Ultimamente qualunque cosa scrivo la cancello immediatamente, ma
siccome almeno a questa sono riuscita a mettere la parola
“fine”
ho deciso di pubblicarla prima di tornare in me (o di impazzire?) e
di cancellare il file.
Mi auguro
di non aver lasciato orrori ortografici e che non sia una minchiata.
Sì, insomma, spero vi sia piaciuta un minimo.

■ Dati da esaminare:
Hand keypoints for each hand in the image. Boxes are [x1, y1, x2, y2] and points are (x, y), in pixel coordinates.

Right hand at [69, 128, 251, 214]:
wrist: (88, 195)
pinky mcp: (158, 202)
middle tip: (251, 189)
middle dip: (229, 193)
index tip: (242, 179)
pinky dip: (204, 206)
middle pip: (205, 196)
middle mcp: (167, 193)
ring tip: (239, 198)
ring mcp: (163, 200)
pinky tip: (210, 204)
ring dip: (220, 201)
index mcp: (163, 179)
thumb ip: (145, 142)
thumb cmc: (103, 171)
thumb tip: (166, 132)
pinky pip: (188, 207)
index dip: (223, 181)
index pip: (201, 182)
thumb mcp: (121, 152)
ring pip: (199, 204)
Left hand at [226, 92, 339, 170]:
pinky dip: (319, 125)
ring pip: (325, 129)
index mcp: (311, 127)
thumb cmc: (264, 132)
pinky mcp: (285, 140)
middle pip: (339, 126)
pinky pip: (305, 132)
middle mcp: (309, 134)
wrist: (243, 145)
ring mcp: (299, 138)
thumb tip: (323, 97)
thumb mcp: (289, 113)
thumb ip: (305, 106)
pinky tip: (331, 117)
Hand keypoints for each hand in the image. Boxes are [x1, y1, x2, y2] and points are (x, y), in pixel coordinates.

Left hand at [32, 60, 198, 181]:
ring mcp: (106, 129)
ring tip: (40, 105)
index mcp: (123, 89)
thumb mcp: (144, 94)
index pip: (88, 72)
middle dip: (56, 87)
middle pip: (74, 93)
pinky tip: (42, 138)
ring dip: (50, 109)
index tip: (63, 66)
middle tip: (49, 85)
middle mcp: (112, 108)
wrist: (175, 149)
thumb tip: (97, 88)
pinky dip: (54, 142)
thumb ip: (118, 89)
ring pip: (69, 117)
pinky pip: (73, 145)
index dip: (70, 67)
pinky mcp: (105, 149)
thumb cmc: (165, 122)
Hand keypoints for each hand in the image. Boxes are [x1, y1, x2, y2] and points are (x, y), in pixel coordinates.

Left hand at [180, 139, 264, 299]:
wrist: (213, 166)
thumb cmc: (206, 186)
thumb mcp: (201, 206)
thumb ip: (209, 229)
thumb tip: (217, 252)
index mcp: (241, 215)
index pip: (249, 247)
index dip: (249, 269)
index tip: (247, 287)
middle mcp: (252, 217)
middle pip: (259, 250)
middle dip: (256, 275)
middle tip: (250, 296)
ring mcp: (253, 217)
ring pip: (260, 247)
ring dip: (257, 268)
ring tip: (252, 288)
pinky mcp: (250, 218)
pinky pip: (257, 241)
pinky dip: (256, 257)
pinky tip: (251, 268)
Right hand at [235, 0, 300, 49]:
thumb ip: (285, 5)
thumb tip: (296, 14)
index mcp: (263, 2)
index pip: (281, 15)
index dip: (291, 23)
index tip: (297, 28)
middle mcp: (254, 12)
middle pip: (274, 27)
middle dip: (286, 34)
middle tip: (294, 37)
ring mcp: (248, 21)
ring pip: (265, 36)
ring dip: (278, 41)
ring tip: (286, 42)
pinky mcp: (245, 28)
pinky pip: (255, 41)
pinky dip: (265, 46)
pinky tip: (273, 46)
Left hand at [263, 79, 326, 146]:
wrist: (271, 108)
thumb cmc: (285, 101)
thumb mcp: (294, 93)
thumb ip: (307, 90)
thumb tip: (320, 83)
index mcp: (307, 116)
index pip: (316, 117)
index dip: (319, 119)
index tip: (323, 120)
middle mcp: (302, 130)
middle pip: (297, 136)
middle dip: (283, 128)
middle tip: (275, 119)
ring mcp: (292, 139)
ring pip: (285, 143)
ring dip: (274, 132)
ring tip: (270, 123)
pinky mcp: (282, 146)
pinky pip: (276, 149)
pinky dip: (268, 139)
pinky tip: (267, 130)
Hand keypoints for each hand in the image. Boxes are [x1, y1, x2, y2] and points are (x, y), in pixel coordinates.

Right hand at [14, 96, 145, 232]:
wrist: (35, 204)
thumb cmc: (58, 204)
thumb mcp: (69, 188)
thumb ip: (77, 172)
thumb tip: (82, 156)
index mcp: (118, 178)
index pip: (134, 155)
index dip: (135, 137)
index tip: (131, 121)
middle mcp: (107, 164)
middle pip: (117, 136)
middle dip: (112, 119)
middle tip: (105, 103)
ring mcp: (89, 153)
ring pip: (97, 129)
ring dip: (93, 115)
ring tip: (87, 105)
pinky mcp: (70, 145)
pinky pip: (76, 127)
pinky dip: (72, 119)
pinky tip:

■ I tuoi compiti:
[1] Riporta il passo del blocco di testo compreso tra "Ultimamente qualunque cosa" e "sia una minchiata.", estremi inclusi.
[2] Elenca tutte le forme verbali alla prima persona singolare del presente indicativo che compaiono nel blocco di testo.

■ Risposte scritte:
[1]
Ultimamente qualunque cosa scrivo la cancello immediatamente, ma
siccome almeno a questa sono riuscita a mettere la parola
“fine”
ho deciso di pubblicarla prima di tornare in me (o di impazzire?) e
di cancellare il file.
Mi auguro
di non aver lasciato orrori ortografici e che non sia una minchiata.

[2] scrivo, cancello, mi auguro, spero